Sehingga, tidaklah mengherankan bila akhirnya berdiri Dewan Mahasiswa di
UGM tahun 1994 yang kemudian diikuti oleh berbagai perguruan tinggi di
tanah air sebagai landasan bagi pendirian model organisasi kemahasiswaan
alternatif yang independen. Dengan dihidupkannya model-model
kelembagaan yang lebih independen, meski tidak persis serupa dengan
Dewan Mahasiswa yang pernah berjaya sebelumnya upaya perjuangan
mahasiswa untuk membangun kemandirian melalui SMPT, menjadi awal
kebangkitan kembali mahasiswa ditahun 1990-an. Gerakan yang menuntut
kebebasan berpendapat dalam bentuk kebebasan akademik dan kebebasan
mimbar akademik di dalam kampus pada 1987 – 1990 sehingga akhirnya
demonstrasi bisa dilakukan mahasiswa di dalam kampus perguruan tinggi.

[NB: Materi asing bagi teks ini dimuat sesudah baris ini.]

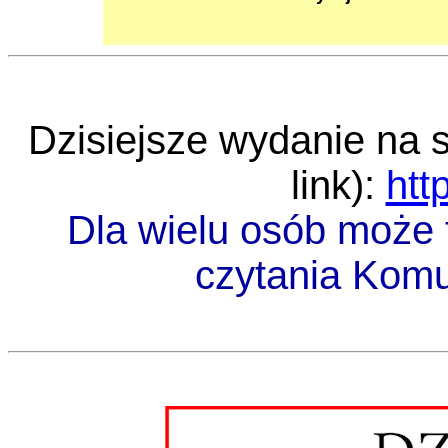
Dzisiejsze wydanie na st
link):
htt
Dla wielu osób może 
czytania Kom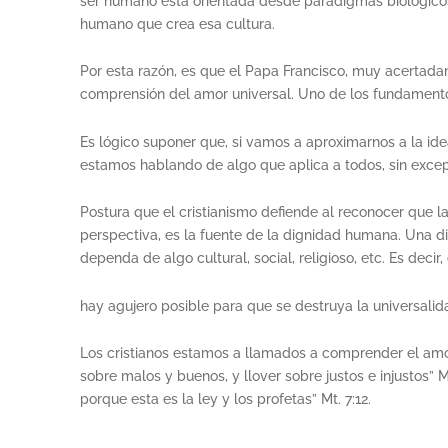
ser humano está orientada desde paradigmas biológicos 
humano que crea esa cultura.
Por esta razón, es que el Papa Francisco, muy acertadam
comprensión del amor universal. Uno de los fundamentos 
Es lógico suponer que, si vamos a aproximarnos a la ide
estamos hablando de algo que aplica a todos, sin exce
Postura que el cristianismo defiende al reconocer que 
perspectiva, es la fuente de la dignidad humana. Una d
dependa de algo cultural, social, religioso, etc. Es decir,
hay agujero posible para que se destruya la universalid
Los cristianos estamos a llamados a comprender el amor y
sobre malos y buenos, y llover sobre justos e injustos” 
porque esta es la ley y los profetas” Mt. 7:12.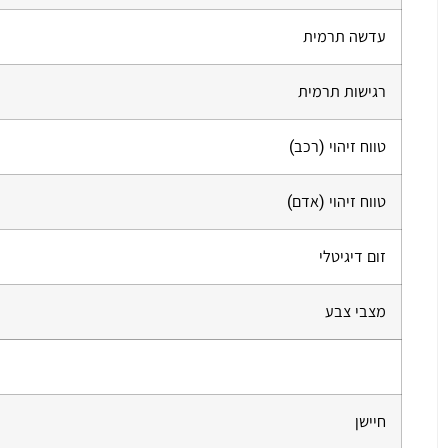
עדשה תרמית
רגישות תרמית
טווח זיהוי (רכב)
טווח זיהוי (אדם)
זום דיגיטלי
מצבי צבע
חיישן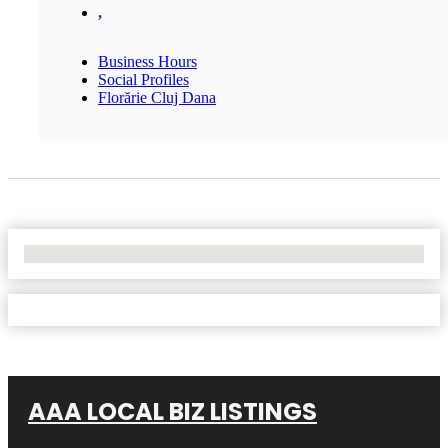
,
Business Hours
Social Profiles
Florărie Cluj Dana
No Locations Found
AAA LOCAL BIZ LISTINGS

Saat itu demonstrasi di luar kampus termasuk menyampaikan aspirasi
dengan longmarch ke DPR/DPRD tetap terlarang. [sunting] 1998 Gerakan
1998 menuntut reformasi dan dihapuskannya “KKN” (korupsi, kolusi dan
nepotisme) pada 1997-1998, lewat pendudukan gedung DPR/MPR oleh ribuan
mahasiswa, akhirnya memaksa Presiden Soeharto melepaskan jabatannya.
Berbagai tindakan represif yang menewaskan aktivis mahasiswa dilakukan
pemerintah untuk meredam gerakan ini di antaranya: Peristiwa Cimanggis,
Peristiwa Gejayan, Tragedi Trisakti, Tragedi Semanggi I dan II , Tragedi
Lampung. Gerakan ini terus berlanjut hingga pemilu 1999.